#### OBIETTIVO DEL COMPITO
Cita parola per parola tutte le voci che seguono, escludendo le immagini dalla risposta.

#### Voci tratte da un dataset
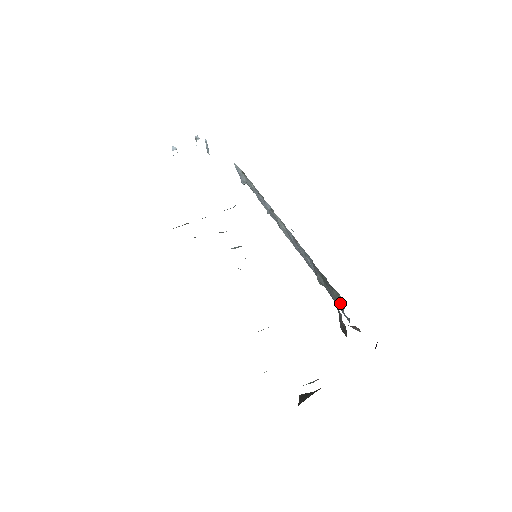
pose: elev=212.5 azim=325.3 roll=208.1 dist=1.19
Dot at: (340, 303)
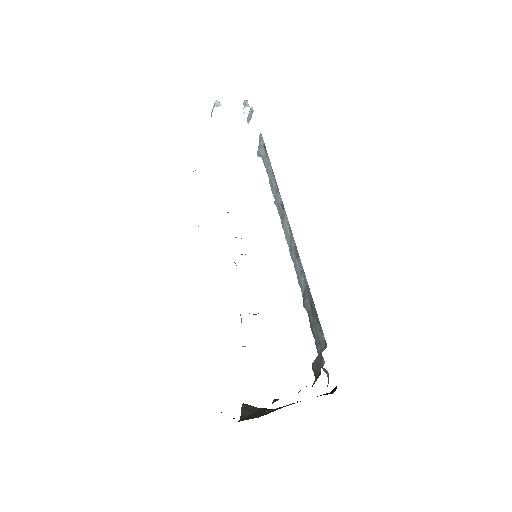
Dot at: (319, 339)
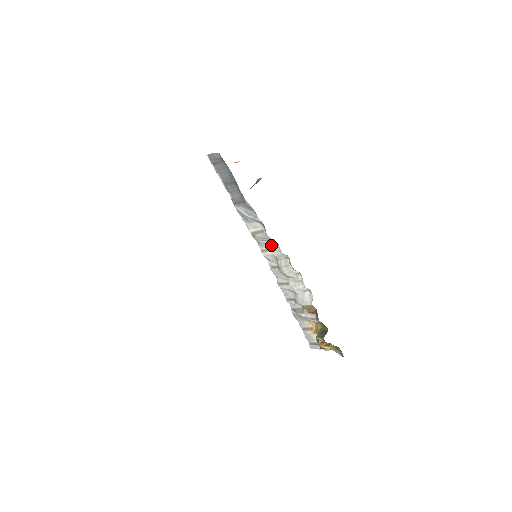
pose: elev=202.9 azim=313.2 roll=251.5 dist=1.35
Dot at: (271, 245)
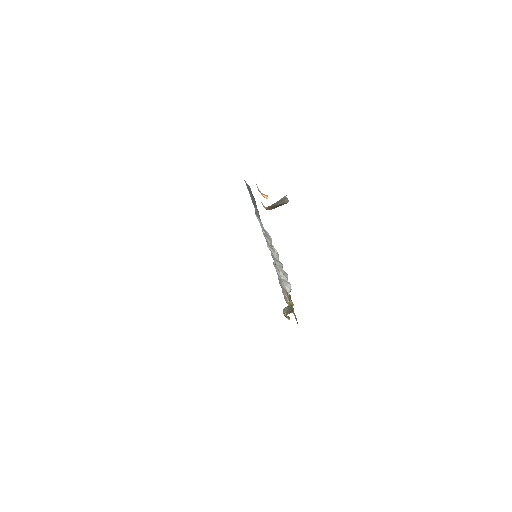
Dot at: (274, 248)
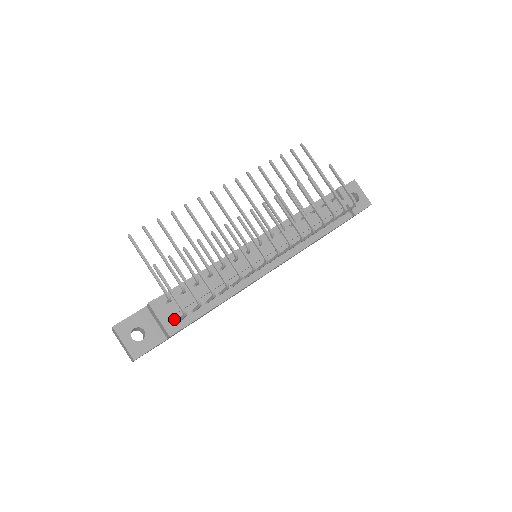
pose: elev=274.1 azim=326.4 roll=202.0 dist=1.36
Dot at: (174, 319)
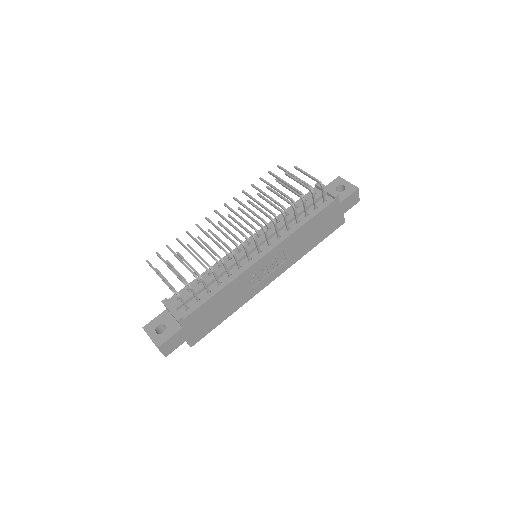
Dot at: (183, 310)
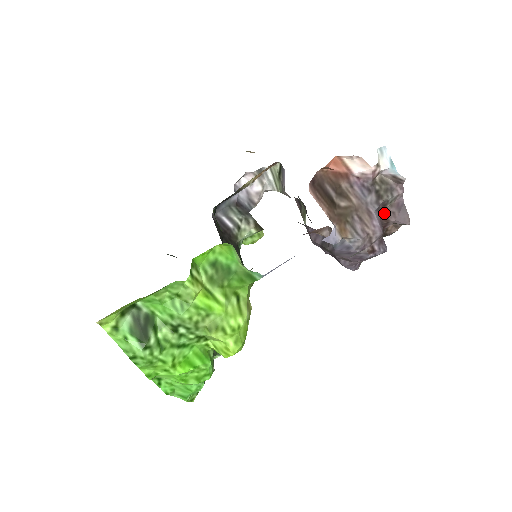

#### RISULTATO ATTESO
pose: elev=212.5 azim=325.3 roll=208.1 dist=1.19
Dot at: (340, 303)
Dot at: (319, 339)
pose: elev=202.9 azim=313.2 roll=251.5 dist=1.35
Dot at: (271, 245)
Dot at: (274, 248)
pose: elev=274.1 azim=326.4 roll=202.0 dist=1.36
Dot at: (174, 319)
Dot at: (183, 310)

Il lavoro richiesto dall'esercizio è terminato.